[Document layout analysis data]
....
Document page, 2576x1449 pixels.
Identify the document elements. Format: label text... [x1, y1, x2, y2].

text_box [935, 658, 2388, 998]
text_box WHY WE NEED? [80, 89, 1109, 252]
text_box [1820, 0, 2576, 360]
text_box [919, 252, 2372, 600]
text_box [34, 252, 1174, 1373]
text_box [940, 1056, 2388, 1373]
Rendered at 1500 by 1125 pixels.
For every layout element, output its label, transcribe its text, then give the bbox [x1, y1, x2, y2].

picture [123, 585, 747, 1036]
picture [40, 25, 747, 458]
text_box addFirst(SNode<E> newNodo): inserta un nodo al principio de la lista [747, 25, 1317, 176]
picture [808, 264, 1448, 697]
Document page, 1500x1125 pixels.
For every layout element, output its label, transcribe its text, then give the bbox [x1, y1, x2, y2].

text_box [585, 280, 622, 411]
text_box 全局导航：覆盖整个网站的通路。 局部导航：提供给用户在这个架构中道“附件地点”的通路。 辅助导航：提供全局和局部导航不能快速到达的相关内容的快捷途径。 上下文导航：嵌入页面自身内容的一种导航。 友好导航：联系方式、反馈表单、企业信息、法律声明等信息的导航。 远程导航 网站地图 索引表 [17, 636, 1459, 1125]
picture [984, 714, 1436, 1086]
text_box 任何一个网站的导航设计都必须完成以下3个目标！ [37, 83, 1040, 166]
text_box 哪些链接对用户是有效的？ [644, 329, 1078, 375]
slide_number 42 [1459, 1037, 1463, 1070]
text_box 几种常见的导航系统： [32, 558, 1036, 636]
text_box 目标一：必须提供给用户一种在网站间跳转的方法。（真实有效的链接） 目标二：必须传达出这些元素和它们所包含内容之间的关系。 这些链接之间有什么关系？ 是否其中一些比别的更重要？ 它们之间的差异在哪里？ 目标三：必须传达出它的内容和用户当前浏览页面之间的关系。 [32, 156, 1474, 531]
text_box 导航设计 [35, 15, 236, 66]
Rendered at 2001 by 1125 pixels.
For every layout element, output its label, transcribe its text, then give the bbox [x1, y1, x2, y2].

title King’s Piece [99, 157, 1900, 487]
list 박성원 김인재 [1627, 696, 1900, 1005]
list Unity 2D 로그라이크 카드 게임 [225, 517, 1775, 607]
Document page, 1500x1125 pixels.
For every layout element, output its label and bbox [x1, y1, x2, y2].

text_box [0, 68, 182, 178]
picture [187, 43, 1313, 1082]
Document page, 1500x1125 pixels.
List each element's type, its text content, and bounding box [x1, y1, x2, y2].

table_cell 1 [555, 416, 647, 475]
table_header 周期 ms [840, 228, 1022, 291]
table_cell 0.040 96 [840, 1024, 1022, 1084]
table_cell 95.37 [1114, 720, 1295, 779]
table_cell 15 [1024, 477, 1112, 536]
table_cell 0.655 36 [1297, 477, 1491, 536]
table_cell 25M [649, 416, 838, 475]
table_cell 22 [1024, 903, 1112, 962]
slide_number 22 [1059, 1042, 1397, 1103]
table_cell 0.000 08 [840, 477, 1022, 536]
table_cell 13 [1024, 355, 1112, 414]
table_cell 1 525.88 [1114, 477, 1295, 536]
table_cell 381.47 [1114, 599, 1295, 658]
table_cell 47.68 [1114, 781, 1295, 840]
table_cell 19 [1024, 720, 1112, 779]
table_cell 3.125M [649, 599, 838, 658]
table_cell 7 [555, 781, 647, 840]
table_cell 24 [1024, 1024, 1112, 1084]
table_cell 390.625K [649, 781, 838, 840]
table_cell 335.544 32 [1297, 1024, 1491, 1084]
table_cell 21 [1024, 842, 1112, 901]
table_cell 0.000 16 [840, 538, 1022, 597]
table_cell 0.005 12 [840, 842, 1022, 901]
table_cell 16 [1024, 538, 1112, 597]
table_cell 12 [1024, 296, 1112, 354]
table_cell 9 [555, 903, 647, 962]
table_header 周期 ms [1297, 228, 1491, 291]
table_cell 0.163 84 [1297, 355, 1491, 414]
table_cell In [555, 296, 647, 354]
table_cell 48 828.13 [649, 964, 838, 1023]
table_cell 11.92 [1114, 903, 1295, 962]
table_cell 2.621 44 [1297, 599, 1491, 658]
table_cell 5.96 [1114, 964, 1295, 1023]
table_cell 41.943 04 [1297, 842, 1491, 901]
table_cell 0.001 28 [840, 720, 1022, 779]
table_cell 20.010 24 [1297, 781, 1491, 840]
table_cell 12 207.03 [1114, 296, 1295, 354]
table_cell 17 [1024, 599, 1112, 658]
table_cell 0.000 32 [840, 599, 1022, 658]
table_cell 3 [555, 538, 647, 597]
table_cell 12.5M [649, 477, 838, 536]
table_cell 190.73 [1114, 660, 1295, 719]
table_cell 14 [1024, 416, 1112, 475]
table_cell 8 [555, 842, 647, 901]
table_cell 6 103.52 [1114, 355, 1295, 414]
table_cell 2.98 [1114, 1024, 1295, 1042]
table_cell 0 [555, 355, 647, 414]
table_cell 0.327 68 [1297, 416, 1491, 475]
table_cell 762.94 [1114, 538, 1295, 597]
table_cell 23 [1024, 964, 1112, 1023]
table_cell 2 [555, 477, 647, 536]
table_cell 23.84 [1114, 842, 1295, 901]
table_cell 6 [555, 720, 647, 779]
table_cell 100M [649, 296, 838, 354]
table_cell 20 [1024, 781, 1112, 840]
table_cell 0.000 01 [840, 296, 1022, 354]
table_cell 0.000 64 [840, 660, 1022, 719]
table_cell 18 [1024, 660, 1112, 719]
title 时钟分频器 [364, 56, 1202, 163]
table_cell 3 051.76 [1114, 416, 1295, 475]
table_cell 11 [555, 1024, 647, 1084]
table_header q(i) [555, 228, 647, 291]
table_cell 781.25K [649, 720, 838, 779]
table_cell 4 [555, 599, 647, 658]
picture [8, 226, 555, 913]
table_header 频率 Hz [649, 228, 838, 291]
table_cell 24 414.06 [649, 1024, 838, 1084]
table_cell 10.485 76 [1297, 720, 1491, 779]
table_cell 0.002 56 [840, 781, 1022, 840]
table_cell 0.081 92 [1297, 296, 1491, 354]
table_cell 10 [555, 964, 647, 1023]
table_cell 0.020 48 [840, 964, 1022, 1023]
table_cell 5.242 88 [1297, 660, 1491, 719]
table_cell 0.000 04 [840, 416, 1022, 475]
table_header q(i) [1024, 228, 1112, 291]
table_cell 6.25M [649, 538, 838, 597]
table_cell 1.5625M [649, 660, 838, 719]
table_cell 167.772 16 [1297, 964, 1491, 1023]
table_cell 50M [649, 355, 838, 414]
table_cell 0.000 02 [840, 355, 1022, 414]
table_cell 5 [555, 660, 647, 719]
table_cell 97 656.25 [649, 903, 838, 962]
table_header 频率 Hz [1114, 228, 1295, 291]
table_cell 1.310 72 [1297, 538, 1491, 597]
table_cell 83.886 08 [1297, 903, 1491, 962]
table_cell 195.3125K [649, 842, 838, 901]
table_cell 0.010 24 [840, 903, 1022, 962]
....
Copy the data above in its entirety, exactly as given.

Document page, 2576x1449 pixels.
Identify the document elements. Format: label text... [x1, y1, x2, y2].

text_box [935, 658, 2388, 998]
text_box WHY WE NEED? [80, 89, 1109, 252]
text_box [1820, 0, 2576, 360]
text_box [919, 252, 2372, 600]
text_box [34, 252, 1174, 1373]
text_box [940, 1056, 2388, 1373]
Rendered at 1500 by 1125 pixels.
For every layout element, output its label, transcribe its text, then give the bbox [x1, y1, x2, y2].

picture [123, 585, 747, 1036]
picture [40, 25, 747, 458]
text_box addFirst(SNode<E> newNodo): inserta un nodo al principio de la lista [747, 25, 1317, 176]
picture [808, 264, 1448, 697]
Document page, 1500x1125 pixels.
For every layout element, output its label, transcribe its text, then give the bbox [x1, y1, x2, y2].

text_box [585, 280, 622, 411]
text_box 全局导航：覆盖整个网站的通路。 局部导航：提供给用户在这个架构中道“附件地点”的通路。 辅助导航：提供全局和局部导航不能快速到达的相关内容的快捷途径。 上下文导航：嵌入页面自身内容的一种导航。 友好导航：联系方式、反馈表单、企业信息、法律声明等信息的导航。 远程导航 网站地图 索引表 [17, 636, 1459, 1125]
picture [984, 714, 1436, 1086]
text_box 任何一个网站的导航设计都必须完成以下3个目标！ [37, 83, 1040, 166]
text_box 哪些链接对用户是有效的？ [644, 329, 1078, 375]
slide_number 42 [1459, 1037, 1463, 1070]
text_box 几种常见的导航系统： [32, 558, 1036, 636]
text_box 目标一：必须提供给用户一种在网站间跳转的方法。（真实有效的链接） 目标二：必须传达出这些元素和它们所包含内容之间的关系。 这些链接之间有什么关系？ 是否其中一些比别的更重要？ 它们之间的差异在哪里？ 目标三：必须传达出它的内容和用户当前浏览页面之间的关系。 [32, 156, 1474, 531]
text_box 导航设计 [35, 15, 236, 66]
Rendered at 2001 by 1125 pixels.
For every layout element, output its label, transcribe its text, then give the bbox [x1, y1, x2, y2].

title King’s Piece [99, 157, 1900, 487]
list 박성원 김인재 [1627, 696, 1900, 1005]
list Unity 2D 로그라이크 카드 게임 [225, 517, 1775, 607]
Document page, 1500x1125 pixels.
For every layout element, output its label and bbox [x1, y1, x2, y2].

text_box [0, 68, 182, 178]
picture [187, 43, 1313, 1082]
Document page, 1500x1125 pixels.
List each element's type, its text content, and bounding box [x1, y1, x2, y2].

table_cell 1 [555, 416, 647, 475]
table_header 周期 ms [840, 228, 1022, 291]
table_cell 0.040 96 [840, 1024, 1022, 1084]
table_cell 95.37 [1114, 720, 1295, 779]
table_cell 15 [1024, 477, 1112, 536]
table_cell 0.655 36 [1297, 477, 1491, 536]
table_cell 25M [649, 416, 838, 475]
table_cell 22 [1024, 903, 1112, 962]
slide_number 22 [1059, 1042, 1397, 1103]
table_cell 0.000 08 [840, 477, 1022, 536]
table_cell 13 [1024, 355, 1112, 414]
table_cell 1 525.88 [1114, 477, 1295, 536]
table_cell 381.47 [1114, 599, 1295, 658]
table_cell 47.68 [1114, 781, 1295, 840]
table_cell 19 [1024, 720, 1112, 779]
table_cell 3.125M [649, 599, 838, 658]
table_cell 7 [555, 781, 647, 840]
table_cell 24 [1024, 1024, 1112, 1084]
table_cell 390.625K [649, 781, 838, 840]
table_cell 335.544 32 [1297, 1024, 1491, 1084]
table_cell 21 [1024, 842, 1112, 901]
table_cell 0.000 16 [840, 538, 1022, 597]
table_cell 0.005 12 [840, 842, 1022, 901]
table_cell 16 [1024, 538, 1112, 597]
table_cell 12 [1024, 296, 1112, 354]
table_cell 9 [555, 903, 647, 962]
table_header 周期 ms [1297, 228, 1491, 291]
table_cell 0.163 84 [1297, 355, 1491, 414]
table_cell In [555, 296, 647, 354]
table_cell 48 828.13 [649, 964, 838, 1023]
table_cell 11.92 [1114, 903, 1295, 962]
table_cell 2.621 44 [1297, 599, 1491, 658]
table_cell 5.96 [1114, 964, 1295, 1023]
table_cell 41.943 04 [1297, 842, 1491, 901]
table_cell 0.001 28 [840, 720, 1022, 779]
table_cell 20.010 24 [1297, 781, 1491, 840]
table_cell 12 207.03 [1114, 296, 1295, 354]
table_cell 17 [1024, 599, 1112, 658]
table_cell 0.000 32 [840, 599, 1022, 658]
table_cell 3 [555, 538, 647, 597]
table_cell 12.5M [649, 477, 838, 536]
table_cell 190.73 [1114, 660, 1295, 719]
table_cell 14 [1024, 416, 1112, 475]
table_cell 8 [555, 842, 647, 901]
table_cell 6 103.52 [1114, 355, 1295, 414]
table_cell 2.98 [1114, 1024, 1295, 1042]
table_cell 0 [555, 355, 647, 414]
table_cell 0.327 68 [1297, 416, 1491, 475]
table_cell 762.94 [1114, 538, 1295, 597]
table_cell 23 [1024, 964, 1112, 1023]
table_cell 2 [555, 477, 647, 536]
table_cell 23.84 [1114, 842, 1295, 901]
table_cell 6 [555, 720, 647, 779]
table_cell 100M [649, 296, 838, 354]
table_cell 20 [1024, 781, 1112, 840]
table_cell 0.000 01 [840, 296, 1022, 354]
table_cell 0.000 64 [840, 660, 1022, 719]
table_cell 18 [1024, 660, 1112, 719]
title 时钟分频器 [364, 56, 1202, 163]
table_cell 3 051.76 [1114, 416, 1295, 475]
table_cell 11 [555, 1024, 647, 1084]
table_header q(i) [555, 228, 647, 291]
table_cell 781.25K [649, 720, 838, 779]
table_cell 4 [555, 599, 647, 658]
picture [8, 226, 555, 913]
table_header 频率 Hz [649, 228, 838, 291]
table_cell 24 414.06 [649, 1024, 838, 1084]
table_cell 10.485 76 [1297, 720, 1491, 779]
table_cell 0.002 56 [840, 781, 1022, 840]
table_cell 0.081 92 [1297, 296, 1491, 354]
table_cell 10 [555, 964, 647, 1023]
table_cell 0.020 48 [840, 964, 1022, 1023]
table_cell 5.242 88 [1297, 660, 1491, 719]
table_cell 0.000 04 [840, 416, 1022, 475]
table_header q(i) [1024, 228, 1112, 291]
table_cell 6.25M [649, 538, 838, 597]
table_cell 1.5625M [649, 660, 838, 719]
table_cell 167.772 16 [1297, 964, 1491, 1023]
table_cell 50M [649, 355, 838, 414]
table_cell 0.000 02 [840, 355, 1022, 414]
table_cell 5 [555, 660, 647, 719]
table_cell 97 656.25 [649, 903, 838, 962]
table_header 频率 Hz [1114, 228, 1295, 291]
table_cell 1.310 72 [1297, 538, 1491, 597]
table_cell 83.886 08 [1297, 903, 1491, 962]
table_cell 195.3125K [649, 842, 838, 901]
table_cell 0.010 24 [840, 903, 1022, 962]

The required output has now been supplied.